[Start of section]

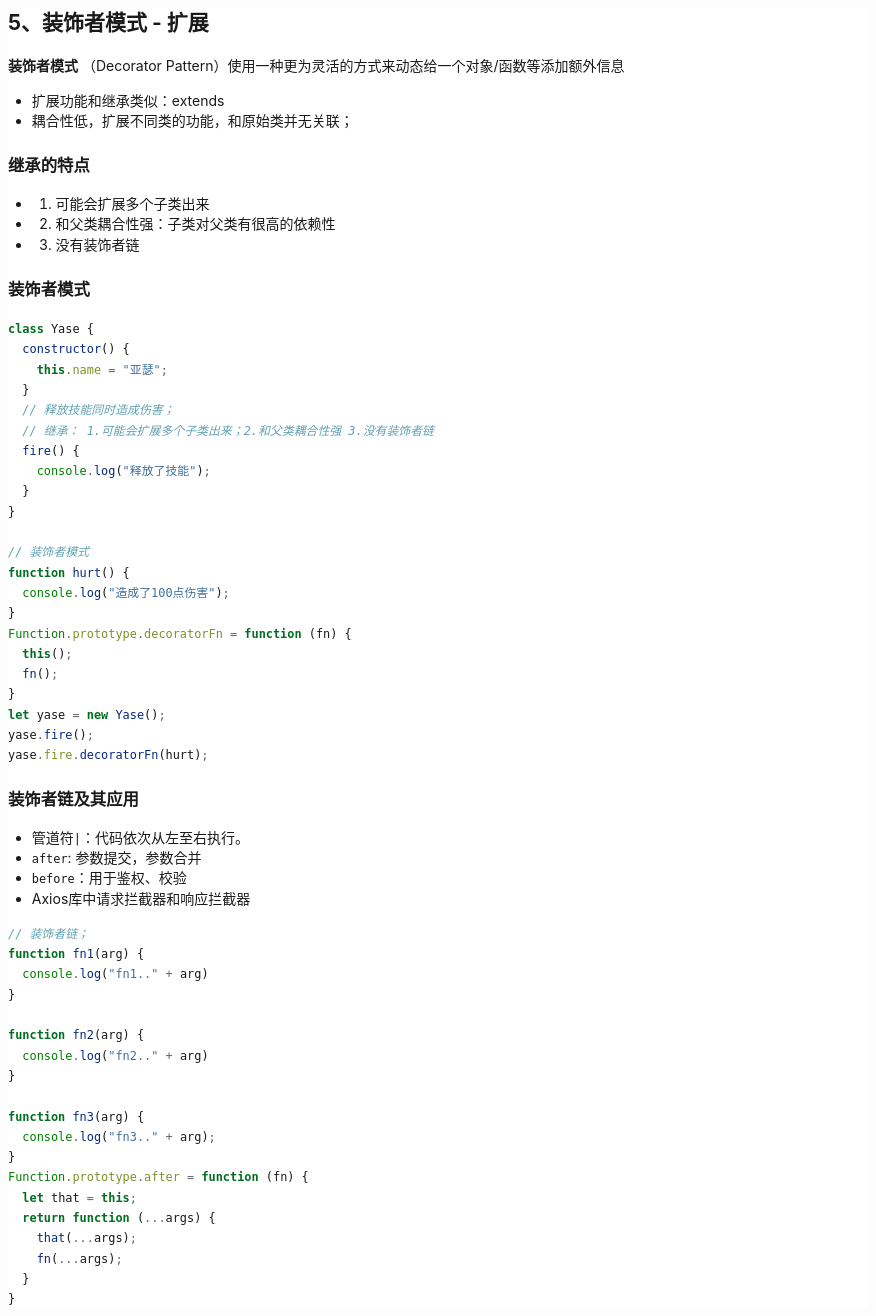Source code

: ## 5、装饰者模式 - 扩展

**装饰者模式** （Decorator Pattern）使用一种更为灵活的方式来动态给一个对象/函数等添加额外信息
- 扩展功能和继承类似：extends
- 耦合性低，扩展不同类的功能，和原始类并无关联；
### 继承的特点
- 1. 可能会扩展多个子类出来
- 2. 和父类耦合性强：子类对父类有很高的依赖性
- 3. 没有装饰者链

### 装饰者模式
```js
class Yase {
  constructor() {
    this.name = "亚瑟";
  }
  // 释放技能同时造成伤害； 
  // 继承： 1.可能会扩展多个子类出来；2.和父类耦合性强 3.没有装饰者链 
  fire() {
    console.log("释放了技能");
  }
}

// 装饰者模式
function hurt() {
  console.log("造成了100点伤害");
}
Function.prototype.decoratorFn = function (fn) {
  this();
  fn();
}
let yase = new Yase();
yase.fire();
yase.fire.decoratorFn(hurt);
```

### 装饰者链及其应用

- 管道符`|`：代码依次从左至右执行。
- `after`: 参数提交，参数合并
- `before`：用于鉴权、校验
- Axios库中请求拦截器和响应拦截器

```js
// 装饰者链；
function fn1(arg) {
  console.log("fn1.." + arg)
}

function fn2(arg) {
  console.log("fn2.." + arg)
}

function fn3(arg) {
  console.log("fn3.." + arg);
}
Function.prototype.after = function (fn) {
  let that = this;
  return function (...args) {
    that(...args);
    fn(...args);
  }
}
```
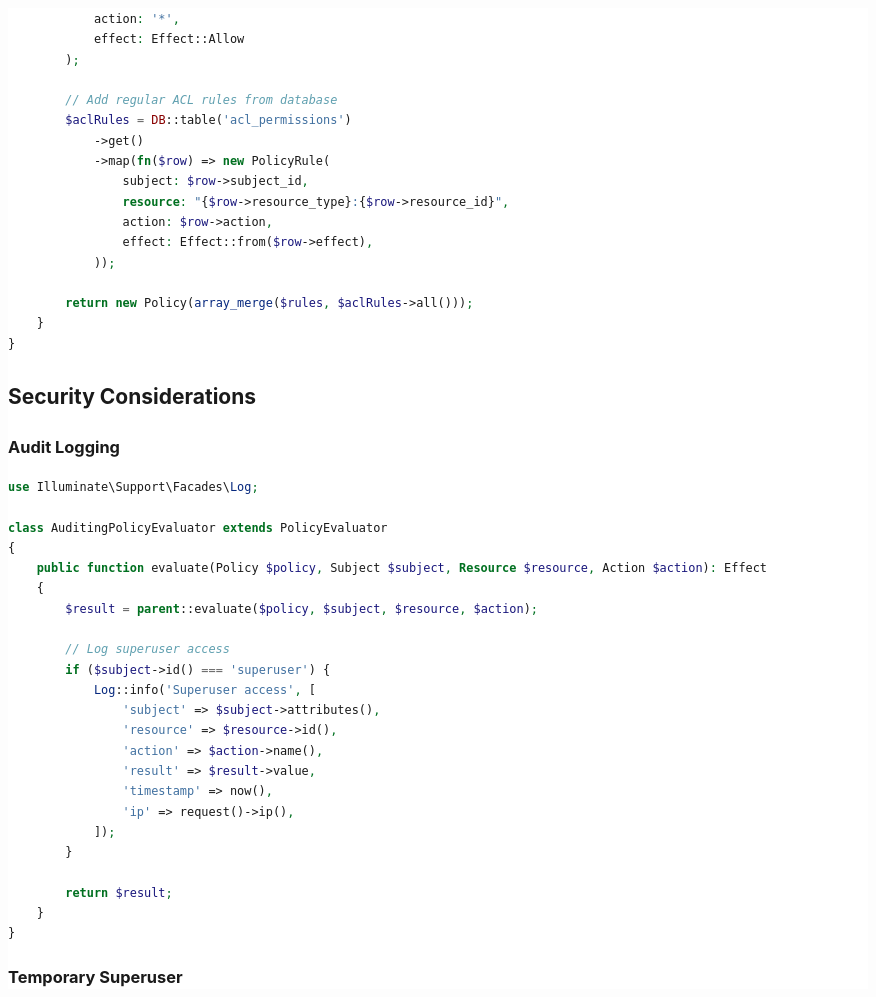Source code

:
 ```php
            action: '*',
            effect: Effect::Allow
        );

        // Add regular ACL rules from database
        $aclRules = DB::table('acl_permissions')
            ->get()
            ->map(fn($row) => new PolicyRule(
                subject: $row->subject_id,
                resource: "{$row->resource_type}:{$row->resource_id}",
                action: $row->action,
                effect: Effect::from($row->effect),
            ));

        return new Policy(array_merge($rules, $aclRules->all()));
    }
}
```

## Security Considerations

### Audit Logging

```php
use Illuminate\Support\Facades\Log;

class AuditingPolicyEvaluator extends PolicyEvaluator
{
    public function evaluate(Policy $policy, Subject $subject, Resource $resource, Action $action): Effect
    {
        $result = parent::evaluate($policy, $subject, $resource, $action);

        // Log superuser access
        if ($subject->id() === 'superuser') {
            Log::info('Superuser access', [
                'subject' => $subject->attributes(),
                'resource' => $resource->id(),
                'action' => $action->name(),
                'result' => $result->value,
                'timestamp' => now(),
                'ip' => request()->ip(),
            ]);
        }

        return $result;
    }
}
```

### Temporary Superuser
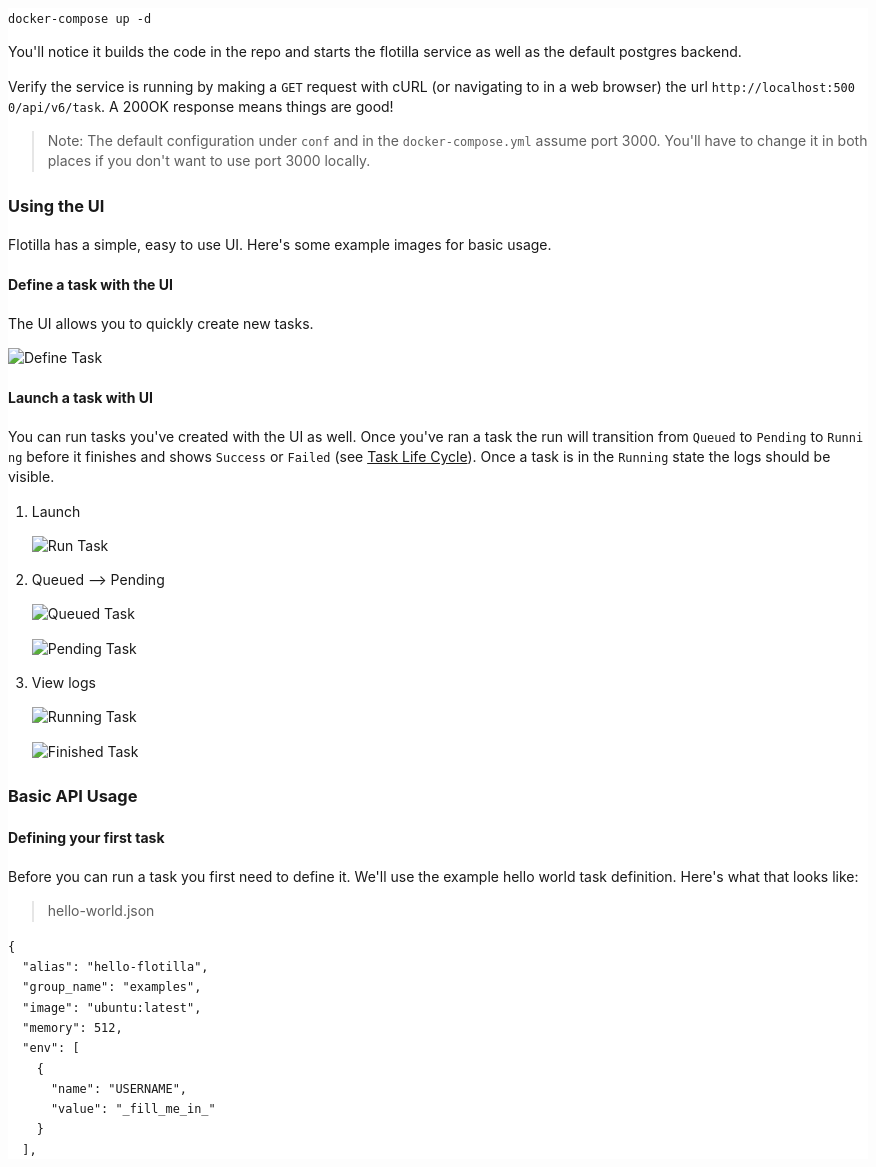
 ```
docker-compose up -d
```

You'll notice it builds the code in the repo and starts the flotilla service as well as the default postgres backend.

Verify the service is running by making a `GET` request with cURL (or navigating to in a web browser) the url `http://localhost:5000/api/v6/task`. A 200OK response means things are good!

> Note: The default configuration under `conf` and in the `docker-compose.yml` assume port 3000. You'll have to change it in both places if you don't want to use port 3000 locally.

### Using the UI

Flotilla has a simple, easy to use UI. Here's some example images for basic usage.

#### Define a task with the UI

The UI allows you to quickly create new tasks.

![Define Task](https://user-images.githubusercontent.com/10807627/36499487-47a0b82c-16f6-11e8-886b-ca6d38276889.png "Create New Task")


#### Launch a task with UI
You can run tasks you've created with the UI as well. Once you've ran a task the run will transition from `Queued` to `Pending` to `Running` before it finishes and shows `Success` or `Failed` (see [Task Life Cycle](#definitions-and-task-life-cycle)). Once a task is in the `Running` state the logs should be visible.



1. Launch

   ![Run Task](https://user-images.githubusercontent.com/10807627/36499492-481da436-16f6-11e8-9f14-5bbe8c297434.png "Run Task")

2. Queued --> Pending

   ![Queued Task](https://user-images.githubusercontent.com/10807627/36499491-4801515a-16f6-11e8-9525-db85bb999887.png "Queued Task")

   ![Pending Task](https://user-images.githubusercontent.com/10807627/36499490-47e27e88-16f6-11e8-8041-355de885be44.png "Pending Task")
3. View logs

   ![Running Task](https://user-images.githubusercontent.com/10807627/36499493-4842176c-16f6-11e8-9467-a345987bd407.png "Running Task")

   ![Finished Task](https://user-images.githubusercontent.com/10807627/36499494-48609cfa-16f6-11e8-8656-5504063cb6e7.png "Finished Task")


### Basic API Usage

#### Defining your first task
Before you can run a task you first need to define it. We'll use the example hello world task definition. Here's what that looks like:

> hello-world.json
>
```
{
  "alias": "hello-flotilla",
  "group_name": "examples",
  "image": "ubuntu:latest",
  "memory": 512,
  "env": [
    {
      "name": "USERNAME",
      "value": "_fill_me_in_"
    }
  ],
```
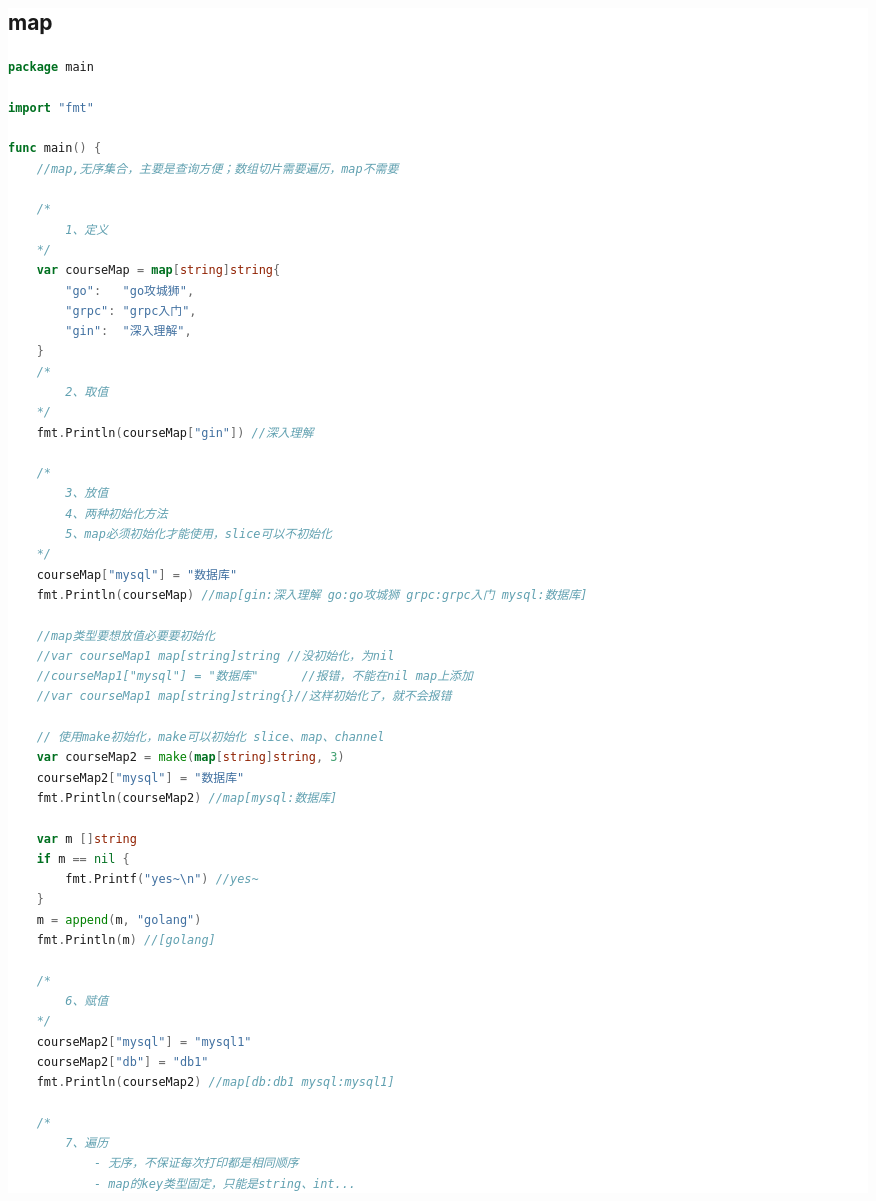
 ```go

```



## map

```go
package main

import "fmt"

func main() {
	//map,无序集合，主要是查询方便；数组切片需要遍历，map不需要

	/*
	 	1、定义
	*/
	var courseMap = map[string]string{
		"go":   "go攻城狮",
		"grpc": "grpc入门",
		"gin":  "深入理解",
	}
	/*
		2、取值
	*/
	fmt.Println(courseMap["gin"]) //深入理解

	/*
		3、放值
		4、两种初始化方法
		5、map必须初始化才能使用，slice可以不初始化
	*/
	courseMap["mysql"] = "数据库"
	fmt.Println(courseMap) //map[gin:深入理解 go:go攻城狮 grpc:grpc入门 mysql:数据库]

	//map类型要想放值必要要初始化
	//var courseMap1 map[string]string //没初始化，为nil
	//courseMap1["mysql"] = "数据库"      //报错，不能在nil map上添加
	//var courseMap1 map[string]string{}//这样初始化了，就不会报错

	// 使用make初始化，make可以初始化 slice、map、channel
	var courseMap2 = make(map[string]string, 3)
	courseMap2["mysql"] = "数据库"
	fmt.Println(courseMap2) //map[mysql:数据库]

	var m []string
	if m == nil {
		fmt.Printf("yes~\n") //yes~
	}
	m = append(m, "golang")
	fmt.Println(m) //[golang]

	/*
		6、赋值
	*/
	courseMap2["mysql"] = "mysql1"
	courseMap2["db"] = "db1"
	fmt.Println(courseMap2) //map[db:db1 mysql:mysql1]

	/*
		7、遍历
			- 无序，不保证每次打印都是相同顺序
			- map的key类型固定，只能是string、int...
```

[End of section]

● **Task prompt**: Wherever the word "world" appears in the listing, copy the line that holds it.

● **Answer box**:
Before you can run a task you first need to define it. We'll use the example hello world task definition. Here's what that looks like:
> hello-world.json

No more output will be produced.